* [Your task] Reproduce, unchanged, the lines of the listing below that fall between the line containing "order: Rodentia" and the line containing "common name: Rusty blackbird", both lines included.

──────── Records to use

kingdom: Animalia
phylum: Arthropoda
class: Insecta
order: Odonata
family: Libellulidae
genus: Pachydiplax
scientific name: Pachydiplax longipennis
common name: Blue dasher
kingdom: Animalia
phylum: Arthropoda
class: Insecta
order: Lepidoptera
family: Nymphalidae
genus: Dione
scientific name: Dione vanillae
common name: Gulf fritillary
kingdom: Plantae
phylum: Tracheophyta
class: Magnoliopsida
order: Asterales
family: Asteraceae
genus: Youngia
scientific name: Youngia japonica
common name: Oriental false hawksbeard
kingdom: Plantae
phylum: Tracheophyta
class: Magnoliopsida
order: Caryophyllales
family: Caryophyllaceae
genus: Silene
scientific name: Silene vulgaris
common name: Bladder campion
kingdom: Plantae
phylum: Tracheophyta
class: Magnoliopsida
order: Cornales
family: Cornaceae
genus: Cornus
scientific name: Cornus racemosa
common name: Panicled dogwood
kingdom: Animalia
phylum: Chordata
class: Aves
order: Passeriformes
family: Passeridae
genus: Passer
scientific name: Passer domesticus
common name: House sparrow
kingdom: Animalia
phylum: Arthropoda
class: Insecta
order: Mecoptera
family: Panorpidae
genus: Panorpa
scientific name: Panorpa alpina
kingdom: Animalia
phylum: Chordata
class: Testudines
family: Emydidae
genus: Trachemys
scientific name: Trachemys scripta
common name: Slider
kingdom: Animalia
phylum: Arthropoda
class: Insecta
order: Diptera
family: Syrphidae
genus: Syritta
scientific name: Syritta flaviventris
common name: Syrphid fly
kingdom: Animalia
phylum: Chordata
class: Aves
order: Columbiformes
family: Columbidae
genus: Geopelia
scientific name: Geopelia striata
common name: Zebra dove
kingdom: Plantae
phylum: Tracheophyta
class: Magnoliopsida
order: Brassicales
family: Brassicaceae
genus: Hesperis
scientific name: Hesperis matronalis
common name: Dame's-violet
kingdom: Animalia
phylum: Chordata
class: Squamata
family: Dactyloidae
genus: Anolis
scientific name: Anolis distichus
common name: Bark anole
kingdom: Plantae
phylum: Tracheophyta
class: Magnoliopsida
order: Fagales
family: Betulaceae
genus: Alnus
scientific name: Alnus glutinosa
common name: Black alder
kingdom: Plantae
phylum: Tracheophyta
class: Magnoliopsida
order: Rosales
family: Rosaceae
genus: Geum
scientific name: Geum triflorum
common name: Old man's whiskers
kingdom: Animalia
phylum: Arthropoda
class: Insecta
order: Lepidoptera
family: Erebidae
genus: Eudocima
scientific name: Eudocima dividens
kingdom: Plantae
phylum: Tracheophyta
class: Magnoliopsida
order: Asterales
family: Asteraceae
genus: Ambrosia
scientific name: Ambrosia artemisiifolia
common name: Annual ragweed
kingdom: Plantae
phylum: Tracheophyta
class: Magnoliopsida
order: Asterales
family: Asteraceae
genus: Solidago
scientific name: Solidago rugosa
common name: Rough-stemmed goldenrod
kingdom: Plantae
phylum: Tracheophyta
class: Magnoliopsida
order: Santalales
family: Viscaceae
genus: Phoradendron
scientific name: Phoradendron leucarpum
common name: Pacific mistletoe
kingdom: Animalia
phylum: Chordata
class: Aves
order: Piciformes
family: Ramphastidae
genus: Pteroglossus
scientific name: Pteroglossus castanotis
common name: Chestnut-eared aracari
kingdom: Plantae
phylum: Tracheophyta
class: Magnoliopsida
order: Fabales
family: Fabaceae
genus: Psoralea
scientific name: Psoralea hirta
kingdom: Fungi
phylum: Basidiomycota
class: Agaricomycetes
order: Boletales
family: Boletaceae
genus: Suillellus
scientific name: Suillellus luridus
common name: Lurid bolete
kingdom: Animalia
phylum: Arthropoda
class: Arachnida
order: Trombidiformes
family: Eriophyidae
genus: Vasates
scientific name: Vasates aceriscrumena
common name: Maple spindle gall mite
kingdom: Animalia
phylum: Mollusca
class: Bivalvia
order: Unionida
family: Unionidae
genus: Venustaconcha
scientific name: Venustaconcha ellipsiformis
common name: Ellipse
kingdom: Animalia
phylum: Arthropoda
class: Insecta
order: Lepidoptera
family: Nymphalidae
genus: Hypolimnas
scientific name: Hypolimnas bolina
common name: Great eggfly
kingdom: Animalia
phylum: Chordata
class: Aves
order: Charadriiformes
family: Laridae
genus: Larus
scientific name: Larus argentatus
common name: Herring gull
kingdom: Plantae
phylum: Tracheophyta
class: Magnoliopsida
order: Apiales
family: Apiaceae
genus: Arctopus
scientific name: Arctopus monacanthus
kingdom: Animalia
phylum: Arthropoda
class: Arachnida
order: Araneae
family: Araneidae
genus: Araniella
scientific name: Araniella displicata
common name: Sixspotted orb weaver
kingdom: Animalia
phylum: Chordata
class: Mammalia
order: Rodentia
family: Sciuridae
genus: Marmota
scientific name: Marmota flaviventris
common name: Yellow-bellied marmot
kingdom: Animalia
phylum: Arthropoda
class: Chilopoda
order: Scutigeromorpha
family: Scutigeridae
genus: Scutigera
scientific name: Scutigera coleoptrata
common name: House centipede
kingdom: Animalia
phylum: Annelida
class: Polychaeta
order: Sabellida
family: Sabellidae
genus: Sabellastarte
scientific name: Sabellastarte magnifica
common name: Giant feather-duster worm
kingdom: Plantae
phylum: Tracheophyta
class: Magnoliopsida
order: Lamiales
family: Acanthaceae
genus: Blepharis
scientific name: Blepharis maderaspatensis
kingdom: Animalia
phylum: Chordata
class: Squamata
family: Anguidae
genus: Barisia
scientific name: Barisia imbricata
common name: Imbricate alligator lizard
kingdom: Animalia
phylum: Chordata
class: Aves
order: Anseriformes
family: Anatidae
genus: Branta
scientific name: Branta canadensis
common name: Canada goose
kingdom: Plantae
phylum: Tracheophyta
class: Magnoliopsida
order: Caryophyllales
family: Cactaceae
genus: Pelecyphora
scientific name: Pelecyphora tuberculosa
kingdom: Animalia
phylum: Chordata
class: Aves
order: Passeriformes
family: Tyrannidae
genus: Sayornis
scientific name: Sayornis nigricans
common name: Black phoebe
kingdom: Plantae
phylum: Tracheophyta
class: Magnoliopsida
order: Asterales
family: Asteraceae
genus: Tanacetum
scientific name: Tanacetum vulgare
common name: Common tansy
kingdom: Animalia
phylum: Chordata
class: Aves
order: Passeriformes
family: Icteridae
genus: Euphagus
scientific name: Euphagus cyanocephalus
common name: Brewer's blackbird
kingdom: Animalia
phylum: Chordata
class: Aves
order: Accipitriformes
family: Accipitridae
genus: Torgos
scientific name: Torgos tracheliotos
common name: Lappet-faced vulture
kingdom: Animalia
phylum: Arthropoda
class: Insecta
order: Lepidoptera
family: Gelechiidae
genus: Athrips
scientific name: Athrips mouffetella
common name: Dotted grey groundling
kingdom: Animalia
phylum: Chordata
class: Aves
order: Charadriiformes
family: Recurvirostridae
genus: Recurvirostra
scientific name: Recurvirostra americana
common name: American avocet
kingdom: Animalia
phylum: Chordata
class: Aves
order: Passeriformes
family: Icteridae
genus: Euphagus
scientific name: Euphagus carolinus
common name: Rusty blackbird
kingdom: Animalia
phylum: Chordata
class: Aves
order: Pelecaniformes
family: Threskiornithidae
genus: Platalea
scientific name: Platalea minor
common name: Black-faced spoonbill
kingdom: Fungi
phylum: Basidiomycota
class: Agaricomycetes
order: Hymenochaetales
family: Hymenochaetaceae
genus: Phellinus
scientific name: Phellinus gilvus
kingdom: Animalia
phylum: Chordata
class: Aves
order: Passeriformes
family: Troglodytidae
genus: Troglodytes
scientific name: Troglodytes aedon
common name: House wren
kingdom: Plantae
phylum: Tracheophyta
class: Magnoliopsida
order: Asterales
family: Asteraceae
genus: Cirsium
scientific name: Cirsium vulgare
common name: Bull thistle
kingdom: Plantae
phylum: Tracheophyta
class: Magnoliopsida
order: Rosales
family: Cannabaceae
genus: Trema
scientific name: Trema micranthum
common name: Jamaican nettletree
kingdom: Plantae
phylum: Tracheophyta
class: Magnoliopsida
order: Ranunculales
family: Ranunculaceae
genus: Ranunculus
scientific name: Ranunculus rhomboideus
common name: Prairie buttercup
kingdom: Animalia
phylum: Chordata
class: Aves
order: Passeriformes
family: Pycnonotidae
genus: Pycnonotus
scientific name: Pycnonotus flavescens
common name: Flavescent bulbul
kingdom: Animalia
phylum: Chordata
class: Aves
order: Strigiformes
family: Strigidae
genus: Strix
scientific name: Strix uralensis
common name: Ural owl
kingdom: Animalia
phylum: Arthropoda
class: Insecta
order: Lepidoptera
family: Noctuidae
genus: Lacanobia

────────────────

* [Solution to the exercise]
order: Rodentia
family: Sciuridae
genus: Marmota
scientific name: Marmota flaviventris
common name: Yellow-bellied marmot
kingdom: Animalia
phylum: Arthropoda
class: Chilopoda
order: Scutigeromorpha
family: Scutigeridae
genus: Scutigera
scientific name: Scutigera coleoptrata
common name: House centipede
kingdom: Animalia
phylum: Annelida
class: Polychaeta
order: Sabellida
family: Sabellidae
genus: Sabellastarte
scientific name: Sabellastarte magnifica
common name: Giant feather-duster worm
kingdom: Plantae
phylum: Tracheophyta
class: Magnoliopsida
order: Lamiales
family: Acanthaceae
genus: Blepharis
scientific name: Blepharis maderaspatensis
kingdom: Animalia
phylum: Chordata
class: Squamata
family: Anguidae
genus: Barisia
scientific name: Barisia imbricata
common name: Imbricate alligator lizard
kingdom: Animalia
phylum: Chordata
class: Aves
order: Anseriformes
family: Anatidae
genus: Branta
scientific name: Branta canadensis
common name: Canada goose
kingdom: Plantae
phylum: Tracheophyta
class: Magnoliopsida
order: Caryophyllales
family: Cactaceae
genus: Pelecyphora
scientific name: Pelecyphora tuberculosa
kingdom: Animalia
phylum: Chordata
class: Aves
order: Passeriformes
family: Tyrannidae
genus: Sayornis
scientific name: Sayornis nigricans
common name: Black phoebe
kingdom: Plantae
phylum: Tracheophyta
class: Magnoliopsida
order: Asterales
family: Asteraceae
genus: Tanacetum
scientific name: Tanacetum vulgare
common name: Common tansy
kingdom: Animalia
phylum: Chordata
class: Aves
order: Passeriformes
family: Icteridae
genus: Euphagus
scientific name: Euphagus cyanocephalus
common name: Brewer's blackbird
kingdom: Animalia
phylum: Chordata
class: Aves
order: Accipitriformes
family: Accipitridae
genus: Torgos
scientific name: Torgos tracheliotos
common name: Lappet-faced vulture
kingdom: Animalia
phylum: Arthropoda
class: Insecta
order: Lepidoptera
family: Gelechiidae
genus: Athrips
scientific name: Athrips mouffetella
common name: Dotted grey groundling
kingdom: Animalia
phylum: Chordata
class: Aves
order: Charadriiformes
family: Recurvirostridae
genus: Recurvirostra
scientific name: Recurvirostra americana
common name: American avocet
kingdom: Animalia
phylum: Chordata
class: Aves
order: Passeriformes
family: Icteridae
genus: Euphagus
scientific name: Euphagus carolinus
common name: Rusty blackbird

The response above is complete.